When Leadership Hurts
Reflecting on this week’s parable, The Corner Office, I’m struck by how often we encounter leaders who lead not with vision, but with volume. The kind of leader who needs to be right, every time. Who shows up to every meeting with a metaphorical red pen — ready to correct, to criticize, and to command. Who leads with a ruler in hand, not to measure results, but to rap knuckles and remind others who's in charge.
These leaders operate from a place of authority and control. And while there are many styles of leadership — some inspiring, some compassionate, some tough but fair — this kind of fear-based, dominance-driven leadership leaves real damage in its wake.
I know this because I’ve lived it.
There was a time in my own career when I found myself working under a leader like this. I became physically unwell. I lost confidence. I stopped speaking up. It was no longer about growing — it was about surviving. I internalized every harsh comment. I tried harder to please. I gave more than I had — emotionally, mentally, spiritually — hoping for validation that never came.
And I know I’m not alone in this.
So many of us — especially those of us who care deeply about our work — are wired to seek approval, to do good, to be liked. We want to contribute. We want to belong. But in environments where leadership becomes punitive or performative, we slowly lose our voice. Our dignity. Our spark.
You might ask:
Why not just leave? Why not find another job and escape the toxicity?
It’s never that simple.
Maybe you love the work, or the mission, or the team. Maybe it’s just one person who makes it unbearable. And that’s what makes it so hard — because when a relationship is the problem, not the work itself, it requires a different kind of courage to navigate.
Here’s what I’ve learned:
You must name what’s happening. Don’t gaslight yourself. If someone’s behavior is eroding your confidence or disrespecting your dignity, it’s real.
You must set boundaries. This is hard — especially in hierarchical settings — but necessary. Silence doesn’t protect you; it only enables the behavior.
You need allies. At work and at home. People who see you, affirm you, and help you remember who you are.
You need other sources of feedback and confidence. One person’s opinion — no matter how powerful their title — should never become your truth. Seek out spaces where you are respected and valued.
You must stay rooted. In your values. In your voice. In your self-worth.
Most importantly:
It’s not you.
Read that again — it’s not you.
Sometimes we forget that.
We think if we were better, faster, stronger, quieter, more polished — then maybe we’d earn their approval. But no amount of self-correction will ever satisfy someone who leads from insecurity or ego.

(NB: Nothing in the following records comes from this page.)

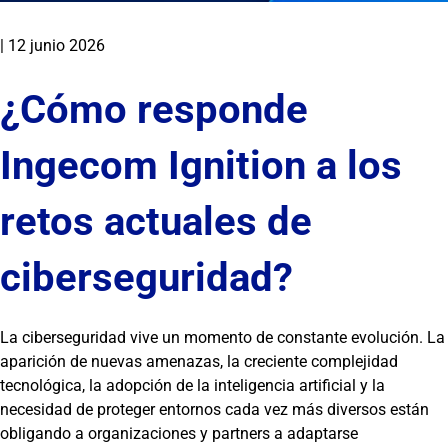
|
12 junio 2026
¿Cómo responde
Ingecom Ignition a los
retos actuales de
ciberseguridad?
La ciberseguridad vive un momento de constante evolución. La
aparición de nuevas amenazas, la creciente complejidad
tecnológica, la adopción de la inteligencia artificial y la
necesidad de proteger entornos cada vez más diversos están
obligando a organizaciones y partners a adaptarse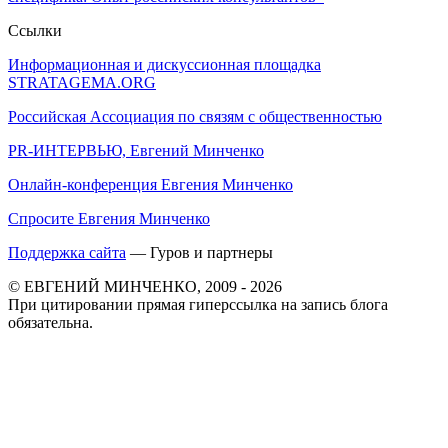
Ссылки
Информационная и дискуссионная площадка
STRATAGEMA.ORG
Российская Ассоциация по связям с общественностью
PR-ИНТЕРВЬЮ, Евгений Минченко
Онлайн-конференция Евгения Минченко
Спросите Евгения Минченко
Поддержка сайта
— Гуров и партнеры
© ЕВГЕНИЙ МИНЧЕНКО, 2009 - 2026
При цитировании прямая гиперссылка на запись блога
обязательна.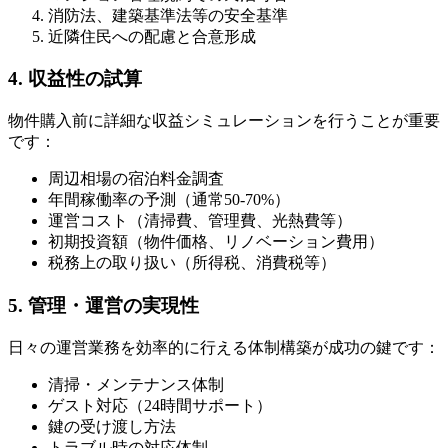
消防法、建築基準法等の安全基準
近隣住民への配慮と合意形成
4. 収益性の試算
物件購入前に詳細な収益シミュレーションを行うことが重要
です：
周辺相場の宿泊料金調査
年間稼働率の予測（通常50-70%）
運営コスト（清掃費、管理費、光熱費等）
初期投資額（物件価格、リノベーション費用）
税務上の取り扱い（所得税、消費税等）
5. 管理・運営の実現性
日々の運営業務を効率的に行える体制構築が成功の鍵です：
清掃・メンテナンス体制
ゲスト対応（24時間サポート）
鍵の受け渡し方法
トラブル時の対応体制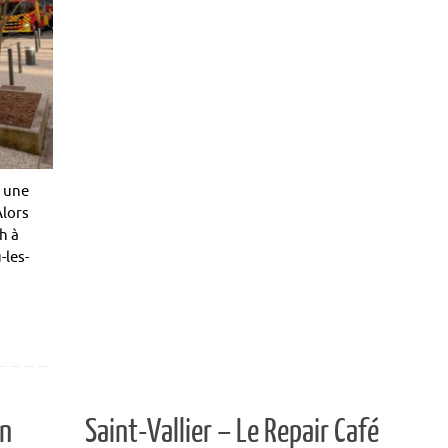
s une
Alors
h à
-les-
in
Saint-Vallier – Le Repair Café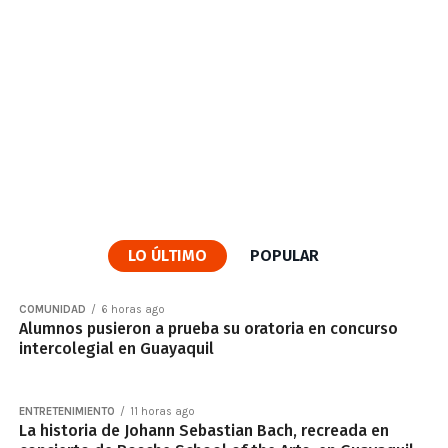
LO ÚLTIMO
POPULAR
COMUNIDAD
6 horas ago
Alumnos pusieron a prueba su oratoria en concurso
intercolegial en Guayaquil
ENTRETENIMIENTO
11 horas ago
La historia de Johann Sebastian Bach, recreada en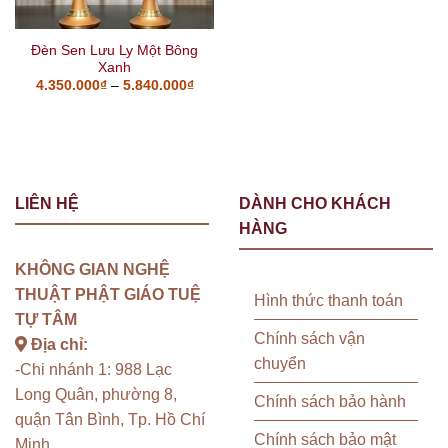
Đèn Sen Lưu Ly Một Bông
Xanh
4.350.000
₫
–
5.840.000
₫
LIÊN HỆ
DÀNH CHO KHÁCH
HÀNG
KHÔNG GIAN NGHỆ
THUẬT PHẬT GIÁO TUỆ
Hình thức thanh toán
TỰ TÂM
Chính sách vận
Địa chỉ:
chuyển
-Chi nhánh 1: 988 Lạc
Long Quân, phường 8,
Chính sách bảo hành
quận Tân Bình, Tp. Hồ Chí
Chính sách bảo mật
Minh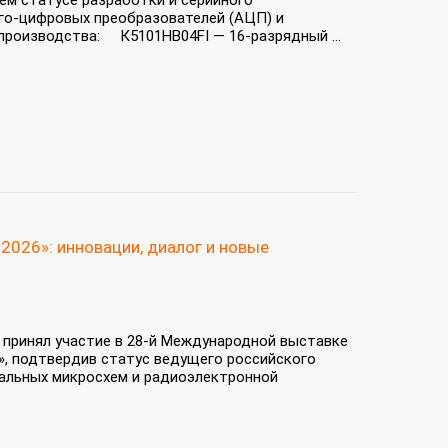
м статусе разработки и серийного
го‑цифровых преобразователей (АЦП) и
производства: К5101НВ04FI — 16‑разрядный ...
2026»: инновации, диалог и новые
» принял участие в 28-й Международной выставке
», подтвердив статус ведущего российского
ральных микросхем и радиоэлектронной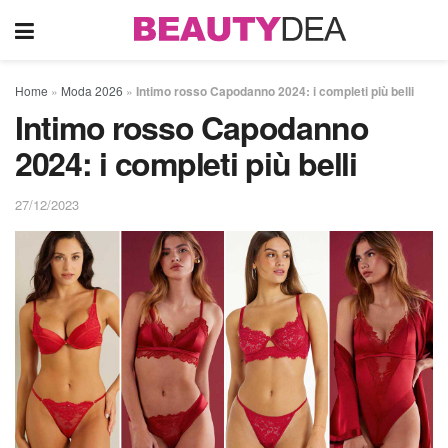
Home
»
Moda 2026
»
Intimo rosso Capodanno 2024: i completi più belli
Intimo rosso Capodanno
2024: i completi più belli
27/12/2023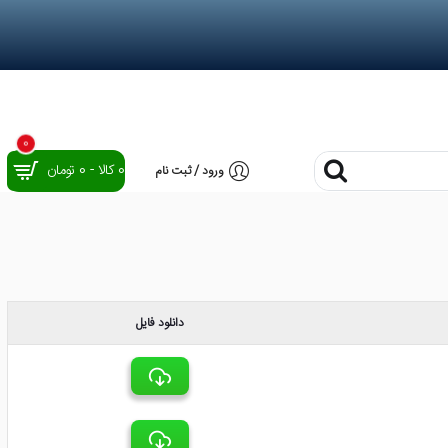
0
0 کالا - 0 تومان
ورود / ثبت نام
دانلود فایل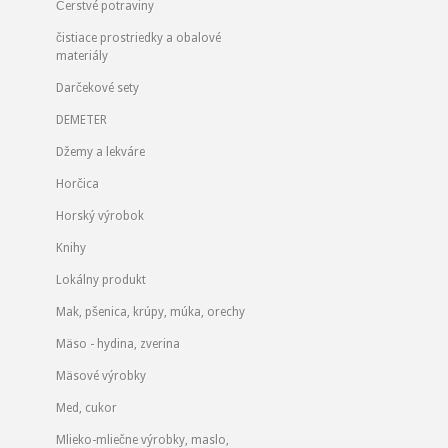
Čerstvé potraviny
čistiace prostriedky a obalové
materiály
Darčekové sety
DEMETER
Džemy a lekváre
Horčica
Horský výrobok
Knihy
Lokálny produkt
Mak, pšenica, krúpy, múka, orechy
Mäso - hydina, zverina
Mäsové výrobky
Med, cukor
Mlieko-mliečne výrobky, maslo,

The goal is not to become hardened.
The goal is to become wise.
To protect your peace.
To trust your instincts.
To hold your center in places that try to throw you off balance.
And to know that quiet leadership — grounded, compassionate, purposeful — is not weak. It’s powerful in ways that loud leadership will never understand.
That is the work.
And that is the invitation of this week’s parable.